日本郵船は、中期経営計画「Sail Green, Drive Transformations 2026」において、グリーン化とDX(デジタルトランスフォーメーション)を核に持続的成長を目指しています。脱炭素化に向けた次世代燃料船への投資やサプライチェーンの最適化を推進。直近ではMoviantoの取得により、ヘルスケア物流分野を強化し、約2,000億円ののれんが発生するなど、M&Aによる事業ポートフォリオ変革を進めています。2026年5月11日には次期決算発表が予定されています。

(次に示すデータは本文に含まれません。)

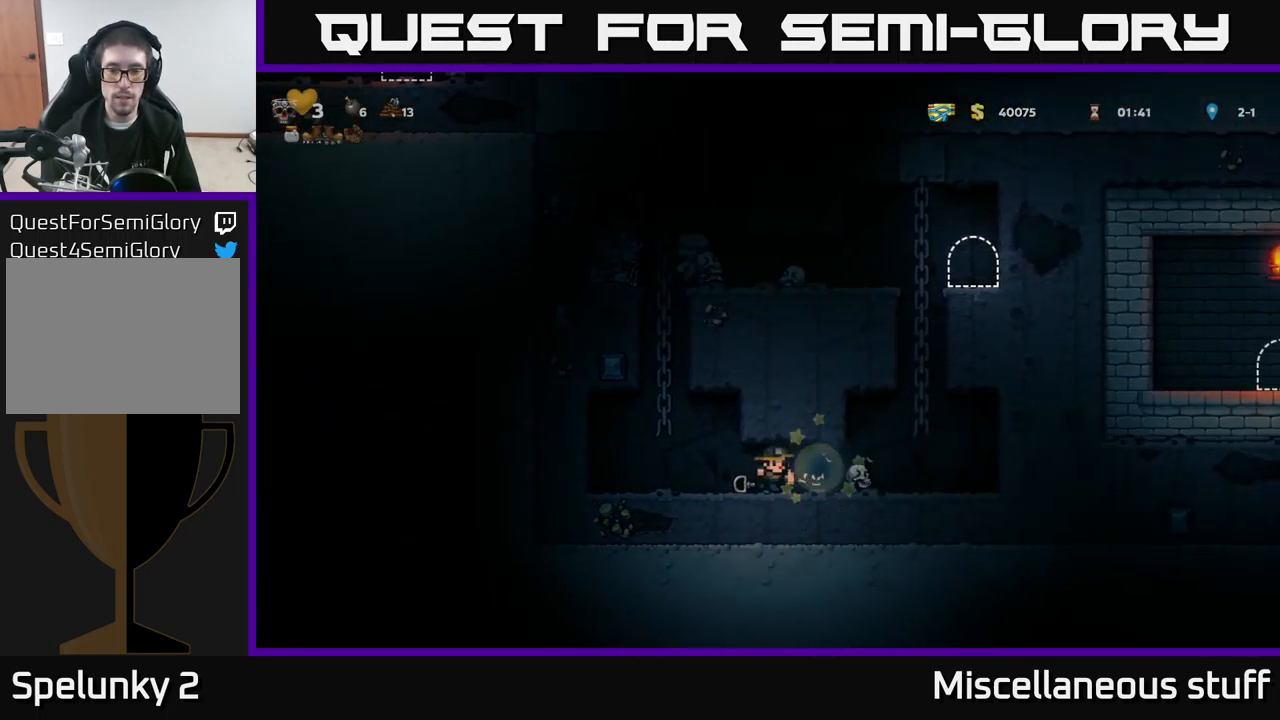
{"buttons": ["DPAD_RIGHT"], "left_stick": "center", "events": [[267, "DPAD_DOWN", "down"], [284, "DPAD_LEFT", "down"], [384, "DPAD_LEFT", "up"], [401, "DPAD_RIGHT", "down"], [401, "X", "down"], [451, "DPAD_DOWN", "up"], [501, "X", "up"]]}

【財務品質チェックリスト】Piotroski F-Score

項目 スコア 判定
総合スコア 4/9 B: 普通(複数の改善点あり)
収益性 2/3 純利益、ROAの項目で良好
財務健全性 2/3 D/Eレシオ、株式希薄化の項目で良好
効率性 0/3 いずれの項目も改善の余地が大きい

Piotroski F-Scoreは、総合スコアが4/9と「普通」の評価でした。収益性では純利益とROAがプラスで良好でしたが、営業キャッシュフローのデータがなく、明確な評価ができませんでした。財務健全性では、D/Eレシオが1.0未満、株式希薄化なしと良好ですが、流動比率が0.95と1.5を下回りました。効率性については、営業利益率(5.09%)、ROE(直近12ヶ月7.98%)、四半期売上成長率(-4.6%)がいずれも基準を満たさず、改善が求められます。

【収益性】

  • 営業利益率: 過去12ヶ月で5.09%であり、一般的に収益性が高いとされる10%以上の水準には達していません。
  • ROE(株主資本利益率): 実績は17.16%と良好な水準ですが、直近12ヶ月では7.98%に低下しており、株主のお金でどれだけ効率的に稼げているかを示すこの指標は、ベンチマークである10%をやや下回っています。
  • ROA(総資産利益率): 過去12ヶ月で1.76%と、総資産を活用した収益性はベンチマークの5%を下回る低水準です。

【財務健全性】

  • 自己資本比率: 実績は67.6%と非常に高く、財務基盤が強固であることを示しています。
  • 流動比率: 直近四半期で0.95と1.0を下回っており、短期的な支払い能力にやや注意が必要です。

【キャッシュフロー】

決算期 営業CF (億円) 投資CF (億円) フリーCF (億円)
2023.03 8,248億53百万円 -2,529億64百万円 5,718億89百万円
2024.03 4,014億14百万円 -2,856億31百万円 1,157億83百万円
2025.03 5,107億55百万円 -597億83百万円 4,509億72百万円

営業キャッシュフローは堅調に推移しており、本業で安定した資金を生み出しています。フリーキャッシュフローもプラスで推移しており、事業活動による資金創出力は高いと言えます。

【利益の質】

  • 営業CF/純利益比率: 損益計算書における過去12ヶ月の当期純利益が3,140億6,700万円、営業キャッシュフローはデータ不足のため算出不能。ただし、2025年3月期(予)の営業CFは5,107億5,500万円に対し、純利益は4,777億700万円であり、営業CFが純利益を上回ることから、利益の質は健全と考えられます。

【四半期進捗】

2026年3月期 第3四半期決算累計では、売上高が通期予想に対して約75.8%、営業利益が約83.4%、経常利益が約84.6%、親会社株主に帰属する四半期純利益が約70.0%の進捗率です。利益面では進捗は概ね順調ですが、売上高の進捗はやや遅れています。直近の四半期売上高成長率は-4.60%、四半期利益成長率は-65.50%と大きく減速しており、通期目標達成には第4四半期の巻き返しと市況の改善が重要となります。セグメント別では定期船、航空運送、物流、自動車、ドライバルクで経常利益が減少する一方、エネルギー部門は増加しています。

【バリュエーション】

  • PER(株価収益率): 会社の予想PERは12.42倍ですが、バリュエーション分析では11.9倍となっています(※ソースにより値が異なるため、本項ではバリュエーション分析の値を採用)。業界平均の7.8倍と比較すると、割高感があります。株価が利益の何年分かを示すPERは、業界平均より高いため、市場はこの企業の将来性に対して比較的高い期待を抱いているか、あるいは現在の利益水準に対しては割高と評価している可能性があります。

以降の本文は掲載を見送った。